Today, each species packages its photopigment a little differently (or a lot differently), but the general rule is the same: You collect a subset of the light spectrum and use the data to plot your next move. You don’t even require a brain to do this – the marine brittle star is paved with crystals that detect a predator’s shadow and signal its five arms to scramble for shelter. […] As for processing speed, my eyes are rather indolent. When I sit watching a movie, the series of still images blends together to form motion. But to a fly, a movie plays like a plodding slide show. […] A fly can process two hundred different images in a second. I can handle twenty before they start to blur.”
vii. “Just as my predator’s eyes leave me blind behind, my ears leave me with a “deaf spot.” Humans have trouble locating noises that are directly fore, aft, or above our heads. […] As for ear location, I’m pretty normal. Most mammals separate their ears to maximize their triangulating potential. Still, they keep them handy to the brain that processes sound data. […] My own ears are so far apart that a sound wave registers first in one, then a split second later in the other. The sound level drops, too, in the time it takes to reach the second ear. Between the time lag and the pinnae’s input, my brain can calculate where to point my eyes.”
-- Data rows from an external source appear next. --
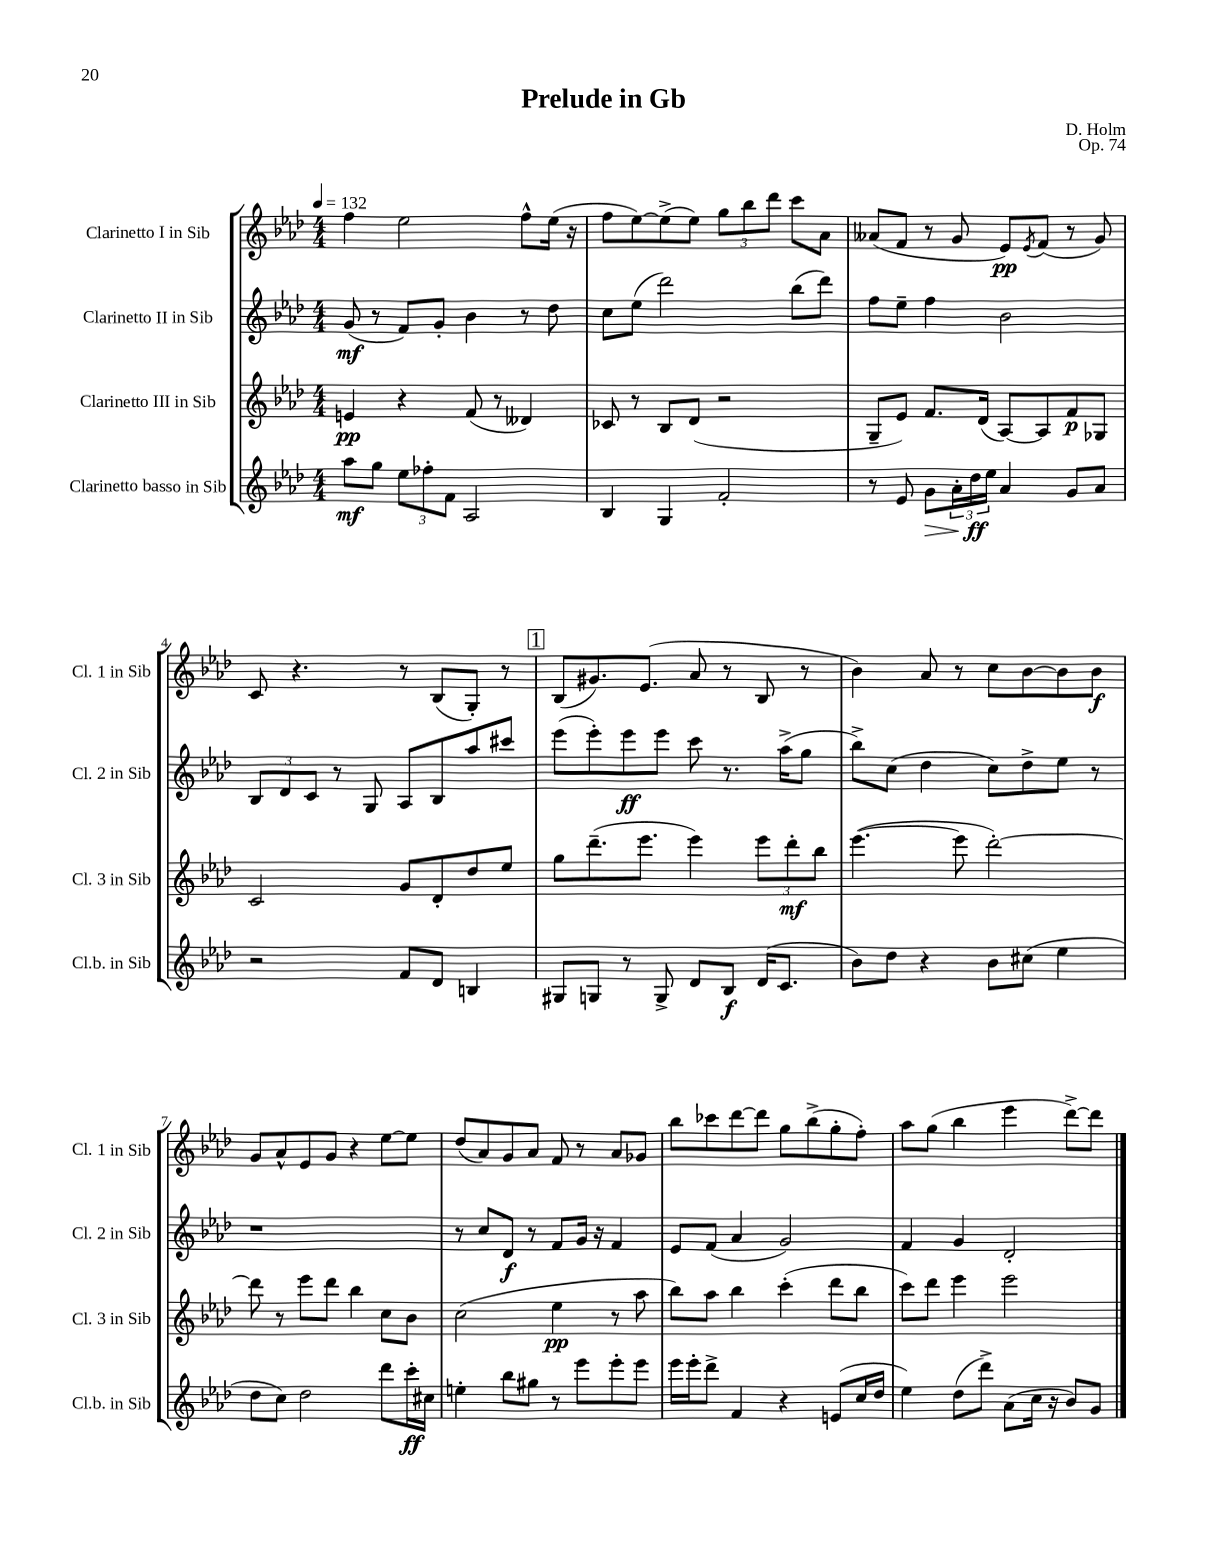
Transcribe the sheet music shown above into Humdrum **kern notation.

**kern	**kern	**kern	**kern
*staff4	*staff3	*staff2	*staff1
*clefG2	*clefG2	*clefG2	*clefG2
*k[b-e-a-d-]	*k[b-e-a-d-]	*k[b-e-a-d-]	*k[b-e-a-d-]
*M4/4	*M4/4	*M4/4	*M4/4
*MM132	*MM132	*MM132	*MM132
8aa-\L	4e/	(8g/	4ff\
8gg\J	.	8r	.
12ee-\L	4r	8f/L)	2ee-\
12ff-'\	.	.	.
.	.	8g'/J	.
12f\J	.	.	.
2A-/	(8f/	4b-\	.
.	8r	.	.
.	4d--/)	8r	8ff^^\L
.	.	8dd-\	(16ee-\Jk
.	.	.	16r
=	=	=	=
4B-/	8c-/	8cc\L	8ff\L
.	8r	(8ee-\J	[8ee-\)
4G/	8B-/L	2ddd-\)	(8ee-^\]
.	(8d-/J	.	8ee-\J)
2f'/	2r	.	12gg\L
.	.	.	12bb-\
.	.	.	12ddd-\J
.	.	(8bb-\L	8ccc\L
.	.	8ddd-\J)	8a-\J
=	=	=	=
8r	8G~/L	8ff\L	(8a--/L
8e-/	8e-/J)	8ee-~\J	8f/J
8g\L	8.f/L	4ff\	8r
24a-'\L	.	.	8g/
24dd-\	.	.	.
.	(16d-/Jk	.	.
24ee-\JJ	.	.	.
4a-/	[8A-/L)	2b-\	8e-/L)
.	.	.	8qe-/
.	8A-/]	.	(8f/J
8g/L	8f/	.	8r
8a-/J	8G-/J	.	8g/)
=	=	=	=
2r	2c/	12B-/L	8c/
.	.	12d-/	.
.	.	.	4.r
.	.	12c/J	.
.	.	8r	.
.	.	8G/	.
8f/L	8g/L	8A-/L	8r
8d-/J	8d-'/	8B-/	(8B-/L
4B/	8dd-/	8aa-/	8G'/J)
.	8ee-/J	8ccc#/J	8r
=	=	=	=
8G#/L	8gg\L	(8eee-\L	(8B-/L
8G/J	(8.ddd-~\	8eee-'\)	8.g#/)
8r	.	8eee-\	.
.	8.eee-\J	.	(8.e-/J
8G^/	.	8eee-\J	.
8d-/L	4eee-\)	8ccc\	8a-/
8B-/J	.	8.r	8r
(16d-/LK	12eee-\L	.	8B-/
8.c/J	.	(16aa-^\LK	.
.	12ddd-'\	.	.
.	.	8gg\J	8r
.	12bb-\J	.	.
=	=	=	=
8b-\L)	([4.eee-\	8bb-^\L)	4b-\)
8dd-\J	.	(8cc\J	.
4r	.	4dd-\	8a-/
.	8eee-\]	.	8r
8b-\L	[2ddd-'\)	8cc\L)	8cc\L
(8cc#\J	.	8dd-^\	[8b-\
4ee-\	.	8ee-\J	8b-\]
.	.	8r	8b-\J
=	=	=	=
8dd-\L	8ddd-\]	1r	8g/L
8cc\J)	8r	.	8a-^^/
2dd-\	8eee-\L	.	8e-/
.	8ddd-\J	.	8g/J
.	4bb-\	.	4r
8ddd-\L	8cc\L	.	[8ee-\L
16ccc'\L	8b-\J	.	8ee-\]J
16cc#\JJ	.	.	.
=	=	=	=
4ee'\	(2cc\	8r	(8dd-/L
.	.	8cc/L	8a-/)
8bb-\L	.	8d-/J	8g/
8gg#\J	.	8r	8a-/J
8r	4ee-\	8f/L	8f/
8eee-\L	.	16g/Jk	8r
.	.	16r	.
8eee-'\	8r	4f/	8a-/L
8eee-\J	8aa-\	.	8g-/J
=	=	=	=
16eee-\LL	8bb-\L)	8e-/L	8bb-\L
16eee-'\J	.	.	.
8ddd-^\J	8aa-\J	(8f/J	8ccc-\
4f/	4bb-\	4a-/	[8ddd-\
.	.	.	8ddd-\]J
4r	(4ccc'\	2g/)	8gg\L
.	.	.	(8bb-^\
(8e/L	8ddd-\L	.	8gg'\
16cc/L	8bb-\J	.	8ff'\J)
16dd-/JJ	.	.	.
=	=	=	=
4ee-\)	8ccc\L)	4f/	8aa-\L
.	8ddd-\J	.	(8gg\J
(8dd-\L	4eee-\	4g/	4bb-\
8ddd-^\J)	.	.	.
(8a-\L	2eee-\	2d-'/	4eee-\
16cc\Jk	.	.	.
16r	.	.	.
8b-/L)	.	.	[8ddd-^\L)
8g/J	.	.	8ddd-\]J
==	==	==	==
*-	*-	*-	*-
viii. “the male and female human perceive pain differently – even after accounting for the COMT gene. The sex hormones that soak our respective brains seem to dictate how each sex will experience life’s cuts and contusions. Generally, females have a lower threshold: It takes less burning, freezing, poking, or pinching to make them yelp. They also have a lower tolerance for pain: They’re quicker to capitulate and pull their hands from a bucket of ice water or a heat beam. (These are common tools of torture for pain researchers.)
Other differences hint at the separate ways that male and female bodies react to pain. During painful times, a male’s heart beats faster but not the female’s. A male’s cortisol and endorphins (stress chemical and painkiller) rise, but for some reason, a female brain neither stresses out nor self-medicates for pain. […] Why? Most theories cluster around a female’s role in reproduction: She must avoid harm “for two,” so to speak.
Curiously, the human female’s pain sensitivity goes dull when her estrogen level rises toward the fertile days of her monthly cycle.”
ix. “Female siblings who live together will, like mice, rapidly synchronize their menstrual cycles in about half of cases studied. About one-third of close friends who spend lots of time together will synchronize, too.”